Lee Randon secretly cherished, jealously guarded,
that restless, vital reaching for the indefinable perfection of his
hidden desire. For a flash it was almost perceptible in Anette, her
head half-buried in the darkness of the divan behind the rise and fall
of her breasts in a close sweater of Jaeger wool.
* * * * *
She stirred, smiled at him absently, and, with Peyton's assistance,
rose. The long room, unlighted except for the fire, was lost in
obscurity; the blackness against the window-panes was absolute.
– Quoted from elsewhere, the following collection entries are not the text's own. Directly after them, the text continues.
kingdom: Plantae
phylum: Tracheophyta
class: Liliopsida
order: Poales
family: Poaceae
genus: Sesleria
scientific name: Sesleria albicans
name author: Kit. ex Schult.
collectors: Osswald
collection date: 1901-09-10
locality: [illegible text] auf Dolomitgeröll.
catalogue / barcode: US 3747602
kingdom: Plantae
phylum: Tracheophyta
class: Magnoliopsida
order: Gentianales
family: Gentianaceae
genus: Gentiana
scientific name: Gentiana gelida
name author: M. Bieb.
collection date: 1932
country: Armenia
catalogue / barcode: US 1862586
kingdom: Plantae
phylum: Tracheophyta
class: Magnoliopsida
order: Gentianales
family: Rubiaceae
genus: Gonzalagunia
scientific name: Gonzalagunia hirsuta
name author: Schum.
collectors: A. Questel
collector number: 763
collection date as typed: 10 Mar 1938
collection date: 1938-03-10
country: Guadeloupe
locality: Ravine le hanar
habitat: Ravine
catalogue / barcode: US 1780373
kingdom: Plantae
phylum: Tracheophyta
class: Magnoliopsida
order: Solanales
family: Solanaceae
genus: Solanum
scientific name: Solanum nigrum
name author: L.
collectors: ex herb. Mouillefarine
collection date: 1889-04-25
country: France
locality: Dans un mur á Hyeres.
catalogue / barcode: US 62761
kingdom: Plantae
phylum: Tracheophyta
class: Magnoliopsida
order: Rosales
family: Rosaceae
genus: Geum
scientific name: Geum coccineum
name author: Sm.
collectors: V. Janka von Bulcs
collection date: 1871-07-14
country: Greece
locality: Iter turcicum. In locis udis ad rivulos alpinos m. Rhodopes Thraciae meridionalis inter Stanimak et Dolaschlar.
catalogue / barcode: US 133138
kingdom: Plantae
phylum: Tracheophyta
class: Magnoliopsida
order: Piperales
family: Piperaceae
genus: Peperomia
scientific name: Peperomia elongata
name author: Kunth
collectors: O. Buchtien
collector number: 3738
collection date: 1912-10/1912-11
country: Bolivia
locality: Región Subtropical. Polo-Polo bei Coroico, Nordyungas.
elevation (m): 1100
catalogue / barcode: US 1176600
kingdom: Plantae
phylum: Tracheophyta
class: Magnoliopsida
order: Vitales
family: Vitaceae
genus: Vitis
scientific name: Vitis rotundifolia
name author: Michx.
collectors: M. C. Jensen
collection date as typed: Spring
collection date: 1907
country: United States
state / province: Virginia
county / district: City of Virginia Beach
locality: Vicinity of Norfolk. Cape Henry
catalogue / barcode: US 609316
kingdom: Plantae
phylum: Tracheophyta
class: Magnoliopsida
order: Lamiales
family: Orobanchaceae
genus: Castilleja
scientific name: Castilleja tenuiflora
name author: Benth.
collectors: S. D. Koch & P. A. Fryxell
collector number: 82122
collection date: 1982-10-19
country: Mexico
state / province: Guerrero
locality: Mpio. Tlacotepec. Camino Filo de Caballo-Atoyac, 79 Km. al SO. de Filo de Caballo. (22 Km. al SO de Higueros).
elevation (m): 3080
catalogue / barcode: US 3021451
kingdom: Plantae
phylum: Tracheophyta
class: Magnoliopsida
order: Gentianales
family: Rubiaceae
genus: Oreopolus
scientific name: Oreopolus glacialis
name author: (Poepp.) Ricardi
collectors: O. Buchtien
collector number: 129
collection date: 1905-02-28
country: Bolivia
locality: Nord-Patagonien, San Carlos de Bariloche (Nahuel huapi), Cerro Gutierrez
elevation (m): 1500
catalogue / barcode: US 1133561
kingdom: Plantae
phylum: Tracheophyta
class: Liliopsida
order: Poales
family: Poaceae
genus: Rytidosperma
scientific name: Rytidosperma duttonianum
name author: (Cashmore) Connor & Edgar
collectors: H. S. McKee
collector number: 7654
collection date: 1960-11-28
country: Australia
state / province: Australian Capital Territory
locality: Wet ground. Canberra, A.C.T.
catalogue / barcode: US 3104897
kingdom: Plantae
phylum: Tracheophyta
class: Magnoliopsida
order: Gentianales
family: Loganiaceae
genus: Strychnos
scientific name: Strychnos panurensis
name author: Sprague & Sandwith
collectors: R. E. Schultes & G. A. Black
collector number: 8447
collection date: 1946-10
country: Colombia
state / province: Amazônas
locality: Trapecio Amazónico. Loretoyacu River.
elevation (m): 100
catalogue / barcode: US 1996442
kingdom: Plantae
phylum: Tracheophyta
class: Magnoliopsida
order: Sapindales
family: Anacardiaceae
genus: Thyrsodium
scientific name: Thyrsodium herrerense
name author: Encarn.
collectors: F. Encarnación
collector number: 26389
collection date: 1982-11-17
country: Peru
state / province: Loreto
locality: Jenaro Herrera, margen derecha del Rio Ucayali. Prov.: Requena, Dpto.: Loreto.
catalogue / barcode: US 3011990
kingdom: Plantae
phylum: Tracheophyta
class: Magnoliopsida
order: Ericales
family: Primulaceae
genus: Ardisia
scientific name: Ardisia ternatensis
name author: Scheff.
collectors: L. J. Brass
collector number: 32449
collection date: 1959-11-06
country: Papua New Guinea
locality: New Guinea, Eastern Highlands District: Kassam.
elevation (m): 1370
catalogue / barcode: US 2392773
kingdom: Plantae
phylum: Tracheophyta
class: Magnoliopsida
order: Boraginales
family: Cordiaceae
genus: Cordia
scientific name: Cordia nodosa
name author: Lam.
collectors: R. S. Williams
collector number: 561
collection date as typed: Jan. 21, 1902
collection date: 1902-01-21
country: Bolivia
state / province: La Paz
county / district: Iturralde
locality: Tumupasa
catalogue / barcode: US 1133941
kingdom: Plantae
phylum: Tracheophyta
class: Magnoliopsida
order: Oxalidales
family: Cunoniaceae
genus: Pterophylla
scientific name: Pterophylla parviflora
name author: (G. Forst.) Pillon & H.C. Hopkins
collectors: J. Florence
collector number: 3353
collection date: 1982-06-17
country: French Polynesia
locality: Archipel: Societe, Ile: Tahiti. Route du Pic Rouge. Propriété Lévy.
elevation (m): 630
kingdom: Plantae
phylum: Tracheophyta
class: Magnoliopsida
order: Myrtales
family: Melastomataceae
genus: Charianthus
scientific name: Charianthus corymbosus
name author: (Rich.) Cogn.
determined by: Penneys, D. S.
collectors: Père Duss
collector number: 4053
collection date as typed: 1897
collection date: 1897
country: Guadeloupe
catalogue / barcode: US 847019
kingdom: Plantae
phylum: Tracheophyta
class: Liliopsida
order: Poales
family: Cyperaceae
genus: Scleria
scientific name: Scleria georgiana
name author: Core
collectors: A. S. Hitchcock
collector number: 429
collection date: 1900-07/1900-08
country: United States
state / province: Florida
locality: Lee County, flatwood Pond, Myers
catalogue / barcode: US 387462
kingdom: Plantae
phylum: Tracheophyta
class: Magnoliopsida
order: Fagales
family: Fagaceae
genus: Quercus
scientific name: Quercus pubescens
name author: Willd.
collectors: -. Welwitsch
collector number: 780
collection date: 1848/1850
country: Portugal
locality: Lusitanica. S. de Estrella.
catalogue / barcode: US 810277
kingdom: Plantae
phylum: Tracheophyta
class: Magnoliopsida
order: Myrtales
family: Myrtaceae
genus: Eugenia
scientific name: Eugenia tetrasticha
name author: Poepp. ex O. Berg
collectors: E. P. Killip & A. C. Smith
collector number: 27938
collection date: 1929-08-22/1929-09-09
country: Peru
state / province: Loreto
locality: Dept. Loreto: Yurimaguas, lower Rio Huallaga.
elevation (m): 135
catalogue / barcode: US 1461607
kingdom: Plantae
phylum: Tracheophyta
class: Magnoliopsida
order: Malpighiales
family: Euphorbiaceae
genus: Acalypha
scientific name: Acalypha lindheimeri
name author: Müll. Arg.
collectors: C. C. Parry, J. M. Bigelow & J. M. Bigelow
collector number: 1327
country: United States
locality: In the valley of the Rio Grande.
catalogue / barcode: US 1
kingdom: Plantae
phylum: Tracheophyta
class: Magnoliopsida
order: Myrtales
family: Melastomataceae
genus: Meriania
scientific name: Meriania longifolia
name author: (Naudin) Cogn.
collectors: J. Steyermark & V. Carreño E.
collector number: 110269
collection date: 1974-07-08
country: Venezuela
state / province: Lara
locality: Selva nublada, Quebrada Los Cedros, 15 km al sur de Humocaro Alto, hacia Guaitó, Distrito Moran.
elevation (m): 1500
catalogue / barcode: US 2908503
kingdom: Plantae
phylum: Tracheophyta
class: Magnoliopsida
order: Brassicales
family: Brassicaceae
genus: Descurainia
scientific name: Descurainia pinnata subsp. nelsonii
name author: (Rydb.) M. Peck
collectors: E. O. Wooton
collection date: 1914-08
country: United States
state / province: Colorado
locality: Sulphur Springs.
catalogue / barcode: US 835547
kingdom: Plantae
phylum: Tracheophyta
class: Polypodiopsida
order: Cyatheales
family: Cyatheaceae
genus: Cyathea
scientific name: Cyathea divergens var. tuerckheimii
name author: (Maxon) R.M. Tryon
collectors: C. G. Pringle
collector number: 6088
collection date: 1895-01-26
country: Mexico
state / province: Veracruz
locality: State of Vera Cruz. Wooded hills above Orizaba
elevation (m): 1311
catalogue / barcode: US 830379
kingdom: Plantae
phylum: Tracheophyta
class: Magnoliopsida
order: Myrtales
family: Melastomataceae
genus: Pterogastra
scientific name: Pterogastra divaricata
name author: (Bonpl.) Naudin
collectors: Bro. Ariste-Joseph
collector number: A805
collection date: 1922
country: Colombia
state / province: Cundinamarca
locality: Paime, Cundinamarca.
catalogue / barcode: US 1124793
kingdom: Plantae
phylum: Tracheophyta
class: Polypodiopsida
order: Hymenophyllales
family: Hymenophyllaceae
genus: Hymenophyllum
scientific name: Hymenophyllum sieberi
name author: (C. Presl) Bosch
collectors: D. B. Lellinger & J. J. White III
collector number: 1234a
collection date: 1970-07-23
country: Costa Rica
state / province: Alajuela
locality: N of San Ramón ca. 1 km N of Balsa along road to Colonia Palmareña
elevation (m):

Outside, however, Lee found a lingering glint of day; the snow had
stopped, but the wind had increased and was blowing over the open
expanse of the course in the high gaunt key of winter. His house,
across the road, showed regular cheerful rectangles of orange
illumination: he always returned to it with a feeling of relief and
pleasant anticipation, but he was very far from sharing Fanny's
passionate attachment to their home. Away--on past trips to the
Michigan iron ore fields and now on shorter journeys to eastern
financial centers--he never thought of it, he was absorbed by business.
But in that he wasn't alone, it was true of the majority of successful
men he knew over forty; they saw their wives, their homes, they thought
of their families, only in the intervals of their tyrannical
occupations. He, in reality, was rather better there than most, for he
occasionally stayed out at Eastlake to play golf; he was locally
interested, active, in the small town of Fanny's birth.